Exercise requirements ▸ Skip the images and return the records below exactly.

Collected data
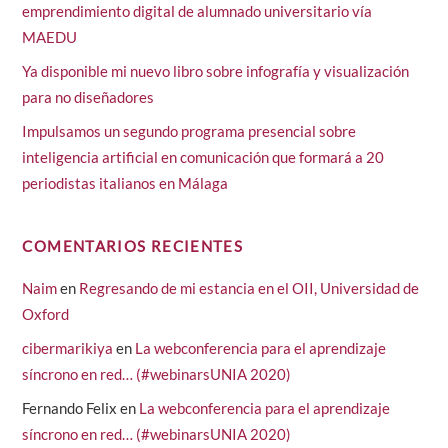
emprendimiento digital de alumnado universitario vía
MAEDU
Ya disponible mi nuevo libro sobre infografía y visualización
para no diseñadores
Impulsamos un segundo programa presencial sobre
inteligencia artificial en comunicación que formará a 20
periodistas italianos en Málaga
COMENTARIOS RECIENTES
Naim
en
Regresando de mi estancia en el OII, Universidad de
Oxford
cibermarikiya
en
La webconferencia para el aprendizaje
síncrono en red… (#webinarsUNIA 2020)
Fernando Felix
en
La webconferencia para el aprendizaje
síncrono en red… (#webinarsUNIA 2020)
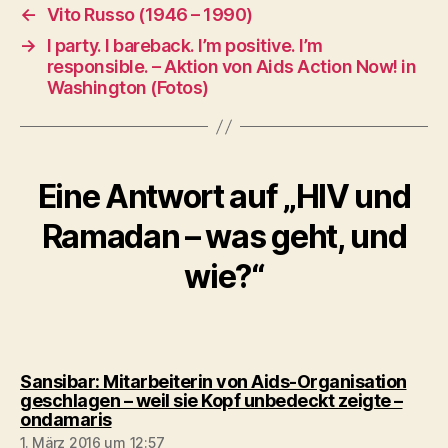
←
Vito Russo (1946 – 1990)
→
I party. I bareback. I’m positive. I’m
responsible. – Aktion von Aids Action Now! in
Washington (Fotos)
Eine Antwort auf „HIV und
Ramadan – was geht, und
wie?“
Sansibar: Mitarbeiterin von Aids-Organisation
geschlagen – weil sie Kopf unbedeckt zeigte –
sagt:
ondamaris
1. März 2016 um 12:57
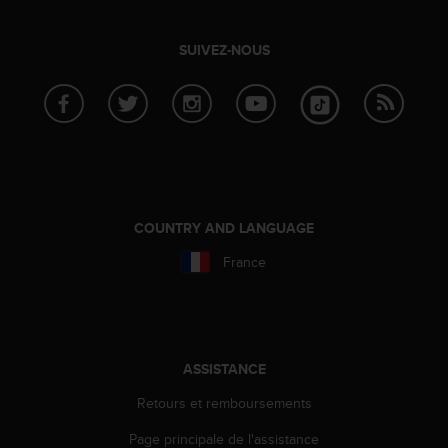
f
o
SUIVEZ-NOUS
r
m
i
t
é
a
u
x
d
COUNTRY AND LANGUAGE
i
r
France
e
c
t
i
v
ASSISTANCE
e
s
Retours et remboursements
d
'
Page principale de l'assistance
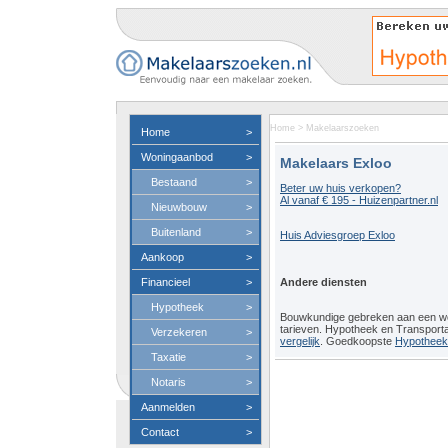
Home
>
Makelaarszoeken
Home
>
Woningaanbod
>
Makelaars Exloo
Bestaand
>
Beter uw huis verkopen?
Al vanaf € 195 - Huizenpartner.nl
Nieuwbouw
>
Buitenland
>
Huis Adviesgroep Exloo
Aankoop
>
Financieel
>
Andere diensten
Hypotheek
>
Bouwkundige gebreken aan een 
tarieven. Hypotheek en Transport
Verzekeren
>
vergelijk
. Goedkoopste
Hypotheeko
Taxatie
>
Notaris
>
Aanmelden
>
Contact
>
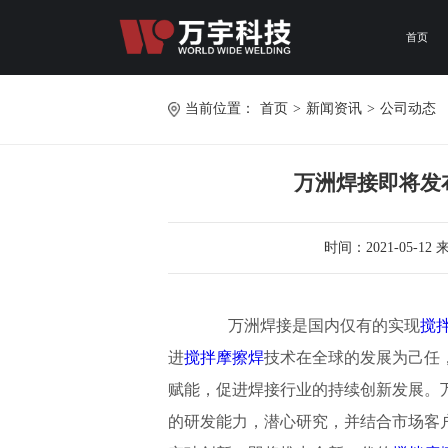
首页
当前位置：
首页
>
新闻资讯
>
公司动态
万洲焊接即将发
时间：2021-05-
万洲焊接是国内仅有的实现
搅
进
搅拌摩擦焊
技术在全球的发展为己任
赋能，促进焊接行业的持续创新发展。
的研发能力，潜心研究，并结合市场客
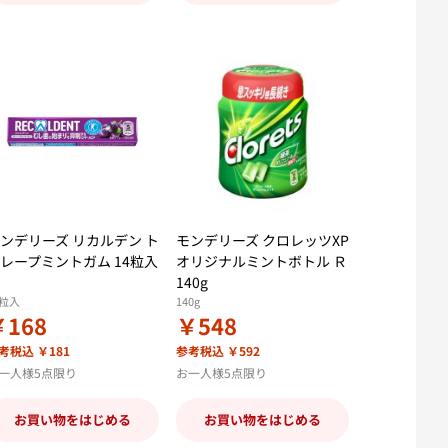
ンデリーズ リカルデン ト
モンデリーズ クロレッツXP
レープミントガム 14粒入
オリジナルミントボトル Ｒ
140g
4粒入
140g
￥168
￥548
考税込 ￥181
参考税込 ￥592
一人様5点限り
お一人様5点限り
お買い物をはじめる
お買い物をはじめる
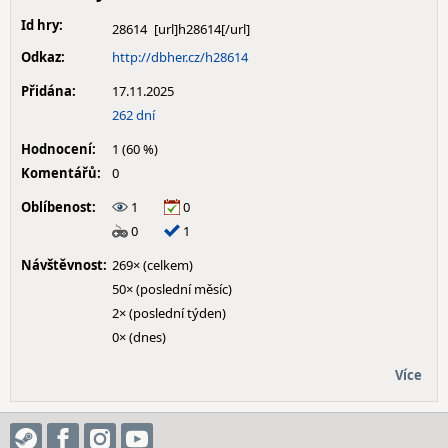
Id hry:
28614
Odkaz:
http://dbher.cz/h28614
Přidána:
17.11.2025
262 dní
Hodnocení:
1 (60 %)
Komentářů:
0
Oblíbenost:
1
0
0
1
Návštěvnost:
269× (celkem)
50× (poslední měsíc)
2× (poslední týden)
0× (dnes)
Více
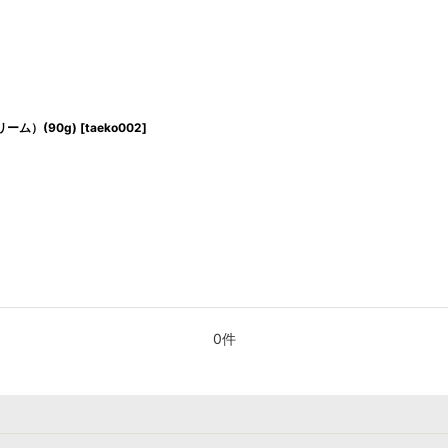
ム）(90g)
[
taeko002
]
0件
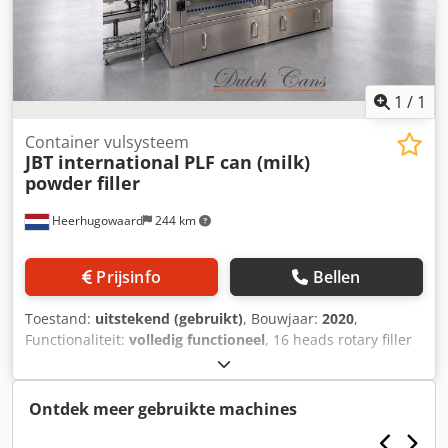
1
/
1
Container vulsysteem
JBT international
PLF can (milk)
powder filler
Heerhugowaard
244 km
Prijsinfo
Bellen
Toestand:
uitstekend (gebruikt)
, Bouwjaar:
2020
,
Functionaliteit:
volledig functioneel
, 16 heads rotary filler
Cedpfszlhy Hex Al Ssha with 2 checkweighers year: 2020
Ontdek meer gebruikte machines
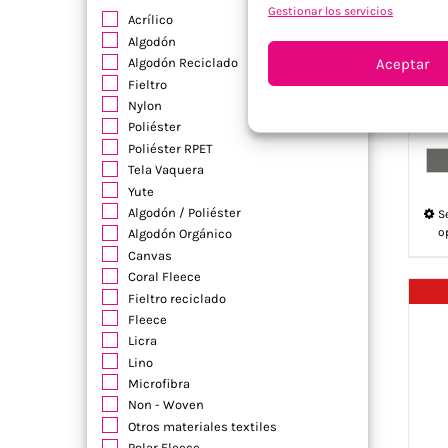
Gestionar los servicios
Acrílico
De
Algodón
incl
Aceptar
Algodón Reciclado
Prec
Fieltro
Nylon
Poliéster
Poliéster RPET
Tela Vaquera
Yute
Algodón / Poliéster
S
o
Algodón Orgánico
Canvas
Coral Fleece
Fieltro reciclado
Fleece
Licra
Lino
Microfibra
Non - Woven
Otros materiales textiles
Polar Fleece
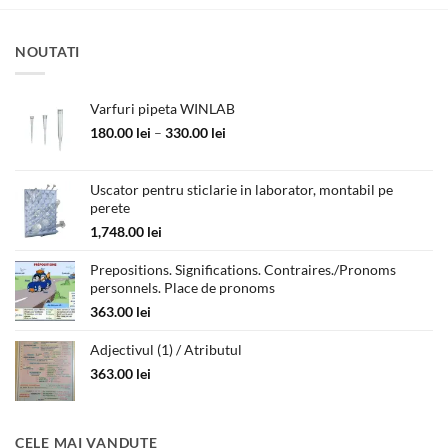
NOUTATI
Varfuri pipeta WINLAB
Interval
180.00
lei
–
330.00
lei
de
prețuri:
180.00 lei
Uscator pentru sticlarie in laborator, montabil pe
perete
până
la
1,748.00
lei
330.00 lei
Prepositions. Significations. Contraires./Pronoms
personnels. Place de pronoms
363.00
lei
Adjectivul (1) / Atributul
363.00
lei
CELE MAI VANDUTE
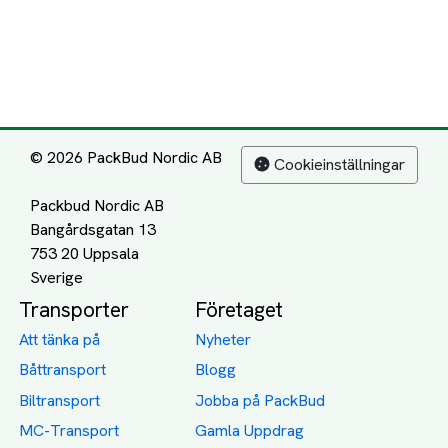
© 2026 PackBud Nordic AB
Cookieinställningar
Packbud Nordic AB
Bangårdsgatan 13
753 20 Uppsala
Transporter
Företaget
Att tänka på
Nyheter
Båttransport
Blogg
Biltransport
Jobba på PackBud
MC-Transport
Gamla Uppdrag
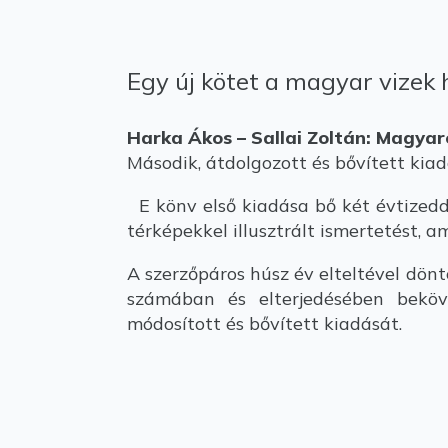
Egy új kötet a magyar vizek h
Harka Ákos – Sallai Zoltán: Magya
Második, átdolgozott és bővített ki
E könv első kiadása bő két évtizeddel
térképekkel illusztrált ismertetést, 
A szerzőpáros húsz év elteltével dönt
számában és elterjedésében beköv
módosított és bővített kiadását.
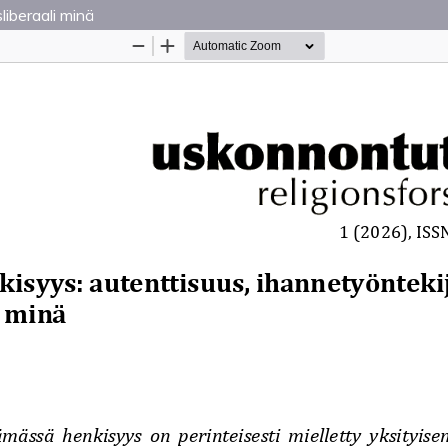
liberaali minä
Palvelua ylläpitää
Tieteellisten seurain valtuuskun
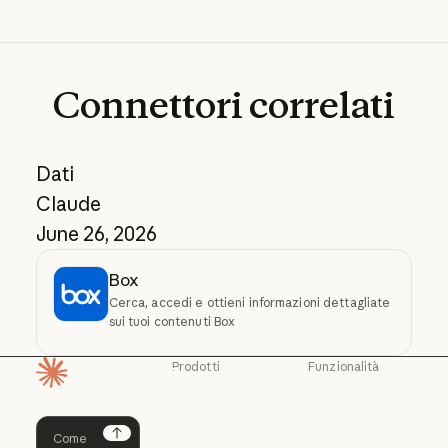
Connettori
correlati
Dati
Claude
June 26, 2026
Box
Cerca, accedi e ottieni informazioni dettagliate
sui tuoi contenuti Box
Prodotti
Funzionalità
Pagina iniziale
Claude
Claude for
Chrome
Claude
Claude Code
Claude for Ch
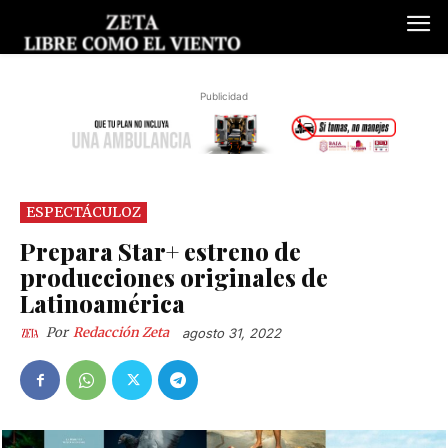
Publicidad
ESPECTÁCULOZ
Prepara Star+ estreno de
producciones originales de
Latinoamérica
Por
Redacción Zeta
agosto 31, 2022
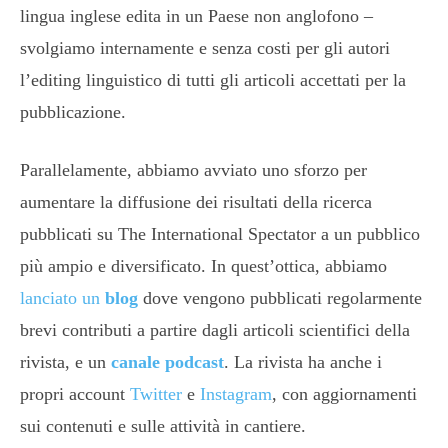
lingua inglese edita in un Paese non anglofono –
svolgiamo internamente e senza costi per gli autori
l’editing linguistico di tutti gli articoli accettati per la
pubblicazione.
Parallelamente, abbiamo avviato uno sforzo per
aumentare la diffusione dei risultati della ricerca
pubblicati su The International Spectator a un pubblico
più ampio e diversificato. In quest’ottica, abbiamo
lanciato un
blog
dove vengono pubblicati regolarmente
brevi contributi a partire dagli articoli scientifici della
rivista, e un
canale podcast
. La rivista ha anche i
propri account
Twitter
e
Instagram
, con aggiornamenti
sui contenuti e sulle attività in cantiere.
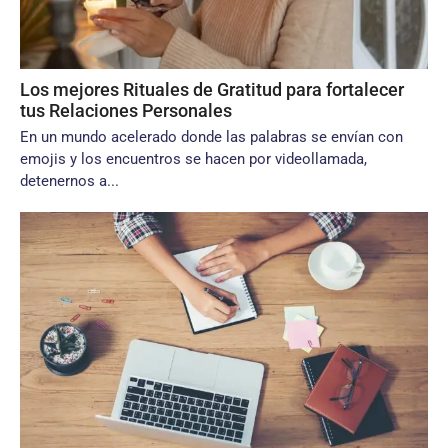
Los mejores Rituales de Gratitud para fortalecer
tus Relaciones Personales
En un mundo acelerado donde las palabras se envían con
emojis y los encuentros se hacen por videollamada,
detenernos a...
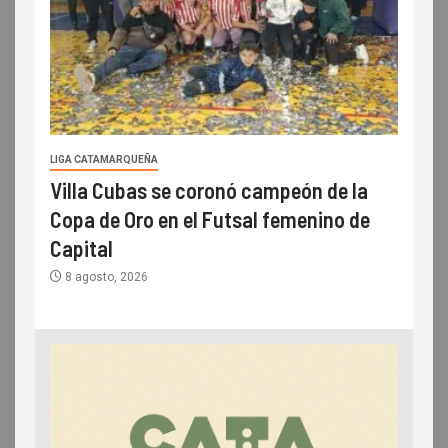
LIGA CATAMARQUEÑA
Villa Cubas se coronó campeón de la
Copa de Oro en el Futsal femenino de
Capital
8 agosto, 2026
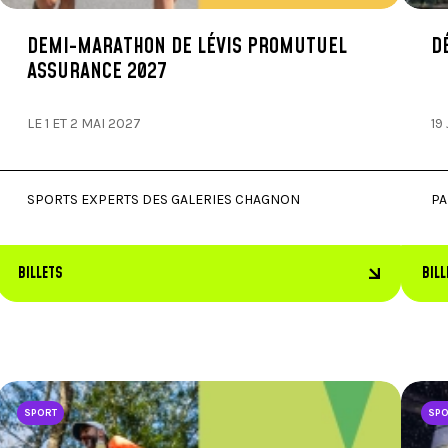
DEMI-MARATHON DE LÉVIS PROMUTUEL
D
ASSURANCE 2027
LE 1 ET 2 MAI 2027
19
SPORTS EXPERTS DES GALERIES CHAGNON
PA
BILLETS
BILL
SPORT
SP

Solution ▸
emprendimiento digital de alumnado universitario vía
MAEDU
Ya disponible mi nuevo libro sobre infografía y visualización
para no diseñadores
Impulsamos un segundo programa presencial sobre
inteligencia artificial en comunicación que formará a 20
periodistas italianos en Málaga
COMENTARIOS RECIENTES
Naim
en
Regresando de mi estancia en el OII, Universidad de
Oxford
cibermarikiya
en
La webconferencia para el aprendizaje
síncrono en red… (#webinarsUNIA 2020)
Fernando Felix
en
La webconferencia para el aprendizaje
síncrono en red… (#webinarsUNIA 2020)
←
Vito Russo (1946 – 1990)
→
I party. I bareback. I’m positive. I’m
responsible. – Aktion von Aids Action Now! in
Washington (Fotos)
Eine Antwort auf „HIV und
Ramadan – was geht, und
wie?“
Sansibar: Mitarbeiterin von Aids-Organisation
geschlagen – weil sie Kopf unbedeckt zeigte –
sagt:
ondamaris
1. März 2016 um 12:57
f
o
SUIVEZ-NOUS
r
m
i
t
é
a
u
x
d
COUNTRY AND LANGUAGE
i
r
France
e
c
t
i
v
ASSISTANCE
e
s
Retours et remboursements
d
'
Page principale de l'assistance
Home
>
Makelaarszoeken
Home
>
Woningaanbod
>
Makelaars Exloo
Bestaand
>
Beter uw huis verkopen?
Al vanaf € 195 - Huizenpartner.nl
Nieuwbouw
>
Buitenland
>
Huis Adviesgroep Exloo
Aankoop
>
Financieel
>
Andere diensten
Hypotheek
>
Bouwkundige gebreken aan een 
tarieven. Hypotheek en Transport
Verzekeren
>
vergelijk
. Goedkoopste
Hypotheeko
Taxatie
>
Notaris
>
Aanmelden
>
Contact
>
首页
当前位置：
首页
>
新闻资讯
>
公司动态
万洲焊接即将发
时间：2021-05-
万洲焊接是国内仅有的实现
搅
进
搅拌摩擦焊
技术在全球的发展为己任
赋能，促进焊接行业的持续创新发展。
的研发能力，潜心研究，并结合市场客
ンデリーズ リカルデン ト
モンデリーズ クロレッツXP
レープミントガム 14粒入
オリジナルミントボトル Ｒ
140g
4粒入
140g
￥168
￥548
考税込 ￥181
参考税込 ￥592
一人様5点限り
お一人様5点限り
お買い物をはじめる
お買い物をはじめる
Id hry:
28614
Odkaz:
http://dbher.cz/h28614
Přidána:
17.11.2025
262 dní
Hodnocení:
1 (60 %)
Komentářů:
0
Oblíbenost:
1
0
0
1
Návštěvnost:
269× (celkem)
50× (poslední měsíc)
2× (poslední týden)
0× (dnes)
Více
ム）(90g)
[
taeko002
]
0件
1
/
1
Container vulsysteem
JBT international
PLF can (milk)
powder filler
Heerhugowaard
244 km
Prijsinfo
Bellen
Toestand:
uitstekend (gebruikt)
, Bouwjaar:
2020
,
Functionaliteit:
volledig functioneel
, 16 heads rotary filler
Cedpfszlhy Hex Al Ssha with 2 checkweighers year: 2020
Ontdek meer gebruikte machines
Gestionar los servicios
Acrílico
De
Algodón
incl
Aceptar
Algodón Reciclado
Prec
Fieltro
Nylon
Poliéster
Poliéster RPET
Tela Vaquera
Yute
Algodón / Poliéster
S
o
Algodón Orgánico
Canvas
Coral Fleece
Fieltro reciclado
Fleece
Licra
Lino
Microfibra
Non - Woven
Otros materiales textiles
Polar Fleece
NOUTATI
Varfuri pipeta WINLAB
Interval
180.00
lei
–
330.00
lei
de
prețuri:
180.00 lei
Uscator pentru sticlarie in laborator, montabil pe
perete
până
la
1,748.00
lei
330.00 lei
Prepositions. Significations. Contraires./Pronoms
personnels. Place de pronoms
363.00
lei
Adjectivul (1) / Atributul
363.00
lei
CELE MAI VANDUTE
© 2026 PackBud Nordic AB
Cookieinställningar
Packbud Nordic AB
Bangårdsgatan 13
753 20 Uppsala
Transporter
Företaget
Att tänka på
Nyheter
Båttransport
Blogg
Biltransport
Jobba på PackBud
MC-Transport
Gamla Uppdrag
Egy új kötet a magyar vizek h
Harka Ákos – Sallai Zoltán: Magya
Második, átdolgozott és bővített ki
E könv első kiadása bő két évtizeddel
térképekkel illusztrált ismertetést, 
A szerzőpáros húsz év elteltével dönt
számában és elterjedésében beköv
módosított és bővített kiadását.
liberaali minä
Palvelua ylläpitää
Tieteellisten seurain valtuuskun
Connettori
correlati
Dati
Claude
June 26, 2026
Box
Cerca, accedi e ottieni informazioni dettagliate
sui tuoi contenuti Box
Prodotti
Funzionalità
Pagina iniziale
Claude
Claude for
Chrome
Claude
Claude Code
Claude for Ch
Publicidad
ESPECTÁCULOZ
Prepara Star+ estreno de
producciones originales de
Latinoamérica
Por
Redacción Zeta
agosto 31, 2022
lingua inglese edita in un Paese non anglofono –
svolgiamo internamente e senza costi per gli autori
l’editing linguistico di tutti gli articoli accettati per la
pubblicazione.
Parallelamente, abbiamo avviato uno sforzo per
aumentare la diffusione dei risultati della ricerca
pubblicati su The International Spectator a un pubblico
più ampio e diversificato. In quest’ottica, abbiamo
lanciato un
blog
dove vengono pubblicati regolarmente
brevi contributi a partire dagli articoli scientifici della
rivista, e un
canale podcast
. La rivista ha anche i
propri account
Twitter
e
Instagram
, con aggiornamenti
sui contenuti e sulle attività in cantiere.
Los mejores Rituales de Gratitud para fortalecer
tus Relaciones Personales
En un mundo acelerado donde las palabras se envían con
emojis y los encuentros se hacen por videollamada,
detenernos a...
LIGA CATAMARQUEÑA
Villa Cubas se coronó campeón de la
Copa de Oro en el Futsal femenino de
Capital
8 agosto, 2026
DEMI-MARATHON DE LÉVIS PROMUTUEL
D
ASSURANCE 2027
LE 1 ET 2 MAI 2027
19
SPORTS EXPERTS DES GALERIES CHAGNON
PA
BILLETS
BILL
SPORT
SP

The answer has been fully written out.